War Remnants Museum, Ho Chi Minh City. Photo / Ron Emmons
The Cu Chi Tunnels, located to the northwest of Ho Chi Minh City, are perhaps Vietnam’s best-known war site. They were dug initially by members of the Viet Minh in the 1940s to hide weapons from the French, but as the conflict between North and South escalated in the 1960s, the tunnels were developed into an underground network on up to four levels stretching over 200 kilometres that included kitchens, hospitals and military workshops. Repeated attempts to dislodge the Viet Cong by so-called ‘tunnel rats’ were unsuccessful as were later carpet-bombing raids. Indeed, the mere existence of the tunnels was a major factor in the outcome of the war.
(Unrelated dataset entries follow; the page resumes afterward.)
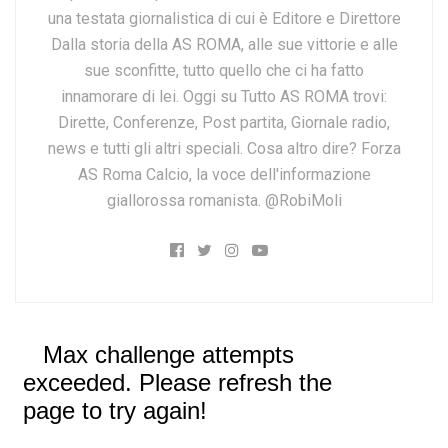
una testata giornalistica di cui è Editore e Direttore
Dalla storia della AS ROMA, alle sue vittorie e alle
sue sconfitte, tutto quello che ci ha fatto
innamorare di lei. Oggi su Tutto AS ROMA trovi:
Dirette, Conferenze, Post partita, Giornale radio,
news e tutti gli altri speciali. Cosa altro dire? Forza
AS Roma Calcio, la voce dell'informazione
giallorossa romanista. @RobiMoli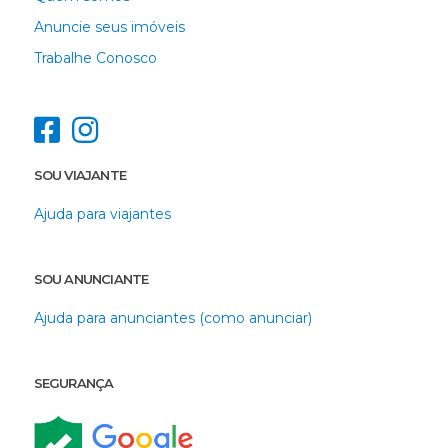
Anuncie seus imóveis
Trabalhe Conosco
SOU VIAJANTE
Ajuda para viajantes
SOU ANUNCIANTE
Ajuda para anunciantes (como anunciar)
SEGURANÇA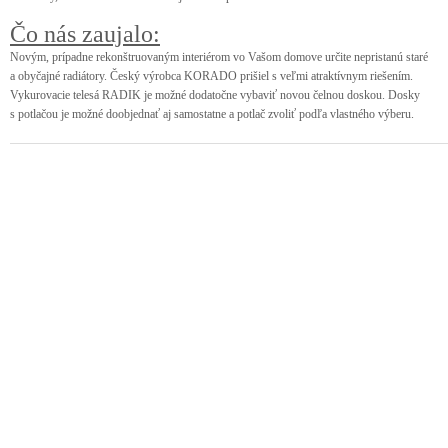
Čo nás zaujalo:
Novým, prípadne rekonštruovaným interiérom vo Vašom domove určite nepristanú staré
a obyčajné radiátory. Český výrobca KORADO prišiel s veľmi atraktívnym riešením.
Vykurovacie telesá RADIK je možné dodatočne vybaviť novou čelnou doskou. Dosky
s potlačou je možné doobjednať aj samostatne a potlač zvoliť podľa vlastného výberu.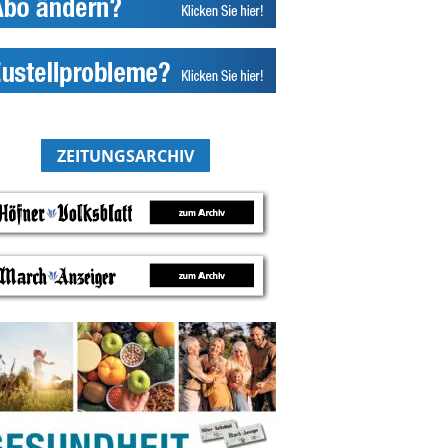
ZEITUNGSARCHIV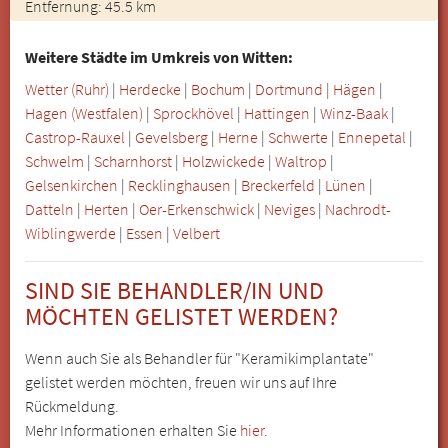
Entfernung: 45.5 km
Weitere Städte im Umkreis von Witten:
Wetter (Ruhr)
|
Herdecke
|
Bochum
|
Dortmund
|
Hägen
|
Hagen (Westfalen)
|
Sprockhövel
|
Hattingen
|
Winz-Baak
|
Castrop-Rauxel
|
Gevelsberg
|
Herne
|
Schwerte
|
Ennepetal
|
Schwelm
|
Scharnhorst
|
Holzwickede
|
Waltrop
|
Gelsenkirchen
|
Recklinghausen
|
Breckerfeld
|
Lünen
|
Datteln
|
Herten
|
Oer-Erkenschwick
|
Neviges
|
Nachrodt-
Wiblingwerde
|
Essen
|
Velbert
SIND SIE BEHANDLER/IN UND
MÖCHTEN GELISTET WERDEN?
Wenn auch Sie als Behandler für "Keramikimplantate"
gelistet werden möchten, freuen wir uns auf Ihre
Rückmeldung.
Mehr Informationen erhalten Sie
hier.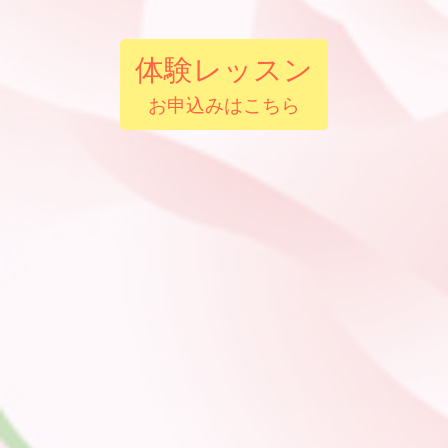
体験レッスン
お申込みはこちら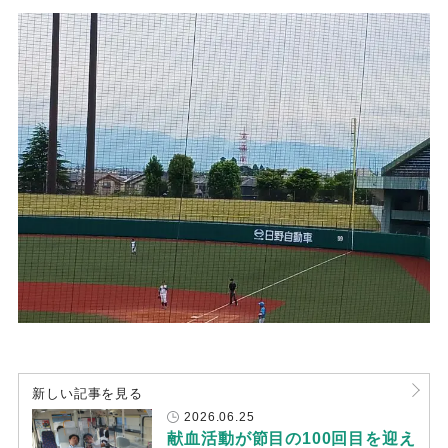
新しい記事を見る
2026.06.25
献血活動が節目の100回目を迎え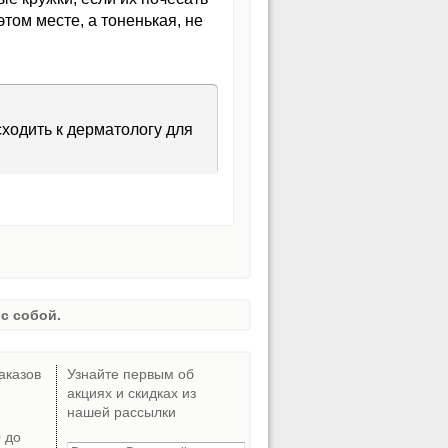
том месте, а тоненькая, не
ходить к дерматологу для
с собой.
аказов
Узнайте первым об
акциях и скидках из
нашей рассылки
0 до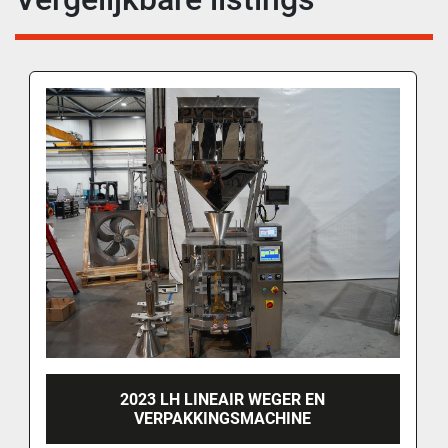
2023 LH LINEAIR WEGER EN
VERPAKKINGSMACHINE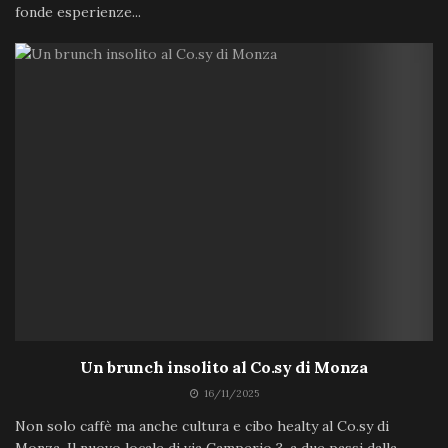
fonde esperienze...
Un brunch insolito al Co.sy di Monza
16/11/2025
Non solo caffè ma anche cultura e cibo healty al Co.sy di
Tourists are invited to clamber down into a section of the tunnels that have been enlarged to accommodate Western visitors, who are generally bigger than the Vietnamese. Back above ground, guides point out examples of tunnel entrances that are perfectly concealed, fearsome booby traps that were designed to maim and a clever system to disperse the smoke from fires in the underground kitchens.
Tourists exploring the Cu Chi Tunnels. Photo / Ron Emmons
The tunnels are a classic example of Vietnamese ingenuity and the last stop on this brief tour of war sites that act as poignant reminders of the country’s painful past.